◆ TEXTO DE PARTIDA:
Recentemente, o texto A Seção Consular de Portugal na Bélgica não é caso único, de Ana Garrido, fez furor em determinados sectores da população portuguesa: nomeadamente junto de quem se exprime por escrito em português europeu. Esse texto, composto por grafias como ‘setores’ ou ‘afeta’, dir-se-ia redigido à luz do AO90. Todavia, a ‘seção’ (no título e no corpo do texto) é norma ortográfica do português do Brasil, onde a grafia <seção> (por <secção>) é adoptada.

Efectivamente, a ‘secção’ encontra-se, tal como os ‘factos’ e os ‘contactos’, entre os danos colaterais do AO90 na norma europeia do português. Este trio – ‘secção’, ‘facto’ e ‘contacto’ – foi o protagonista do documento A adopção do Acordo Ortográfico de 1990 e o Diário da República: caos, anarquia e disformidade, que redigi e entreguei em 2013 à Assembleia da República. Desde então, o panorama mantém-se aterrador.

◆ TAREFA A REALIZAR: Copie na íntegra o texto de partida sobre a grafia de «secção» e o AO90, sem alterar uma única letra ou sinal.

◆ DADOS DISPONÍVEIS:
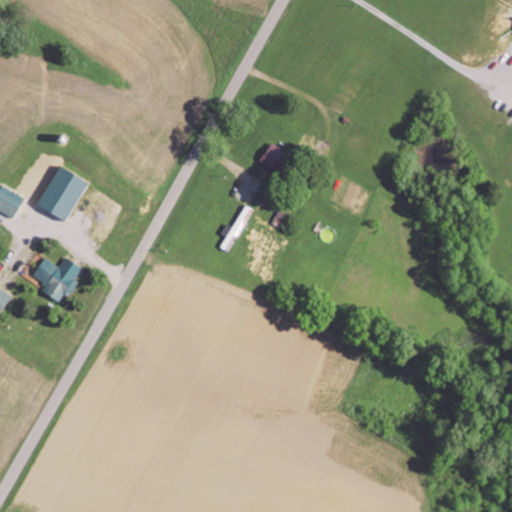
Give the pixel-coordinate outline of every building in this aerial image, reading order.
[(297,156),(274,143),(264,161),(287,174),(297,156)] [(44,205),(72,221),(93,180),(65,165),(44,205)] [(30,198),(8,185),(0,199),(0,208),(18,219),(30,198)] [(62,301),(86,268),(68,256),(61,267),(48,258),(32,281),(62,301)] [(0,317),(1,318),(16,296),(0,285),(0,317)]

◆ RESPOSTA À TAREFA:
Recentemente, o texto A Seção Consular de Portugal na Bélgica não é caso único, de Ana Garrido, fez furor em determinados sectores da população portuguesa: nomeadamente junto de quem se exprime por escrito em português europeu. Esse texto, composto por grafias como ‘setores’ ou ‘afeta’, dir-se-ia redigido à luz do AO90. Todavia, a ‘seção’ (no título e no corpo do texto) é norma ortográfica do português do Brasil, onde a grafia <seção> (por <secção>) é adoptada.

Efectivamente, a ‘secção’ encontra-se, tal como os ‘factos’ e os ‘contactos’, entre os danos colaterais do AO90 na norma europeia do português. Este trio – ‘secção’, ‘facto’ e ‘contacto’ – foi o protagonista do documento A adopção do Acordo Ortográfico de 1990 e o Diário da República: caos, anarquia e disformidade, que redigi e entreguei em 2013 à Assembleia da República. Desde então, o panorama mantém-se aterrador.